Humidifi’s highly anticipated public sale collapsed within seconds on Friday. After a large-scale bot sniping attack drained the entire allocation almost instantly. The team confirmed that regular users had no real chance to participate as automated wallets overwhelmed the sale at launch. According to Humidifi, the attacker used thousands of wallets, each preloaded with 1,000 USDC.
These wallets triggered batch transactions into the DTF contract. They are allowing massive purchases in a single block window. Each bundle reportedly executed 24,000 USDC worth of buys, equal to roughly 350,000 WET per batch. As a result, a single organized bot farm captured the entire supply in seconds. Community members who waited for the launch were completely locked out.
Team Scraps Sniped Tokens and Plans Full Reset
Instead of letting the exploit stand, Humidifi chose to void the entire sale. The team confirmed that the original sniped tokens will not be honored. Those wallet addresses will receive zero allocation going forward. A brand-new token contract is now being deployed. The team also confirmed that all Wetlist users and JUP stakers who qualified for the original sale will receive a pro-rata airdrop under the new contract.
吴说获悉,暗池 Humidifi 发推表示,其今日公开销售遭到大规模机器人(bot)抢购,全部代币在数秒内被 “狙击”,普通用户未能参与。团队表示,攻击者通过部署上千钱包、批量触发 DTF 合约交易完成抢购。Humidifi 将推出新代币,并向 Wetlist 用户及 JUP 质押者按比例空投,原狙击地址将被排除。新合约由…
— 吴说区块链 (@wublockchain12) December 5, 2025
This move ensures that real users still get access, even after the failed launch. Humidifi also confirmed that the Temporal team rewrote the DTF contract and OtterSec completed a full audit on the updated code. The goal is to prevent any repeat of automated bundle attacks during the next sale. They have now scheduled the new public sale for Monday. They will share fresh details before launch.

⁂

(PROBLEMS AND TASKS):
(a) According to the Humidifi sale report, how much USDC was each of the attacker's wallets preloaded with?
(b) Reproduce verbatim the part of the Humidifi sale report starting at "Team Scraps Sniped" and ending at "the new contract.".

(COLLECTED DATA):

⁂

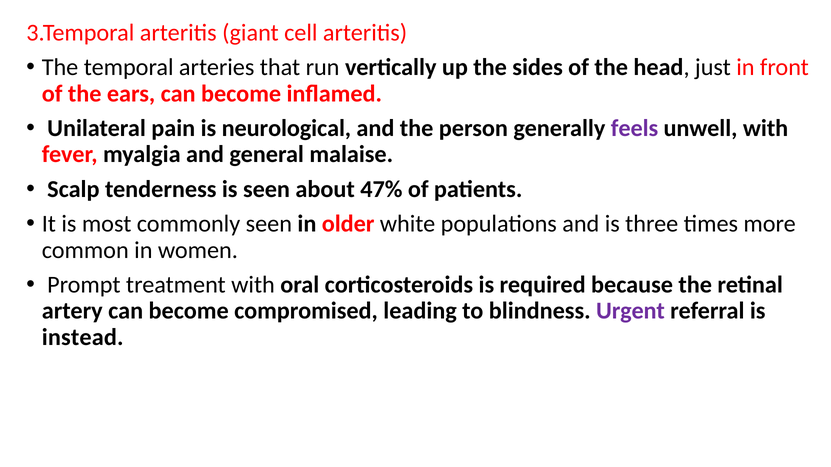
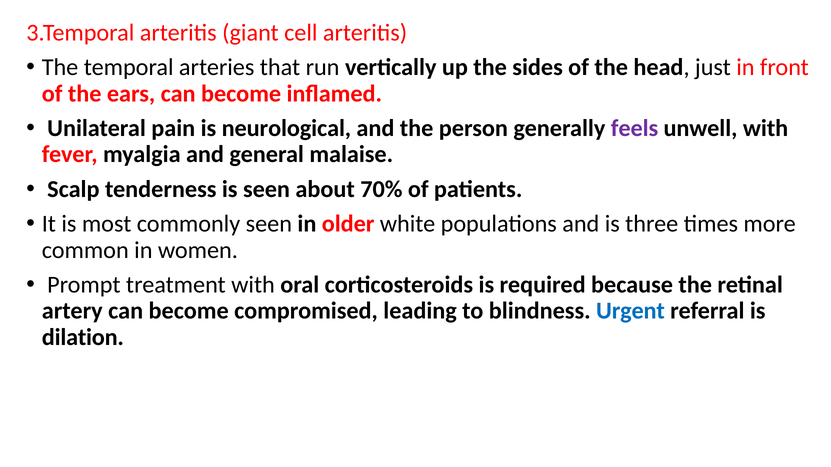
47%: 47% -> 70%
Urgent colour: purple -> blue
instead: instead -> dilation
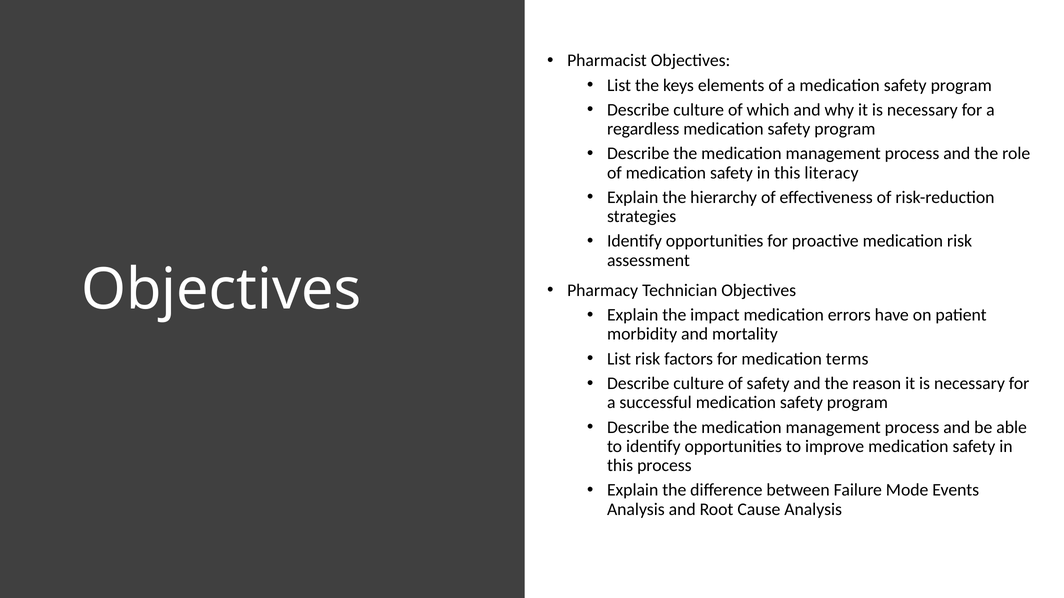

⁂

(SOLUTIONS):
(a) 1,000 USDC

(b)
Team Scraps Sniped Tokens and Plans Full Reset
Instead of letting the exploit stand, Humidifi chose to void the entire sale. The team confirmed that the original sniped tokens will not be honored. Those wallet addresses will receive zero allocation going forward. A brand-new token contract is now being deployed. The team also confirmed that all Wetlist users and JUP stakers who qualified for the original sale will receive a pro-rata airdrop under the new contract.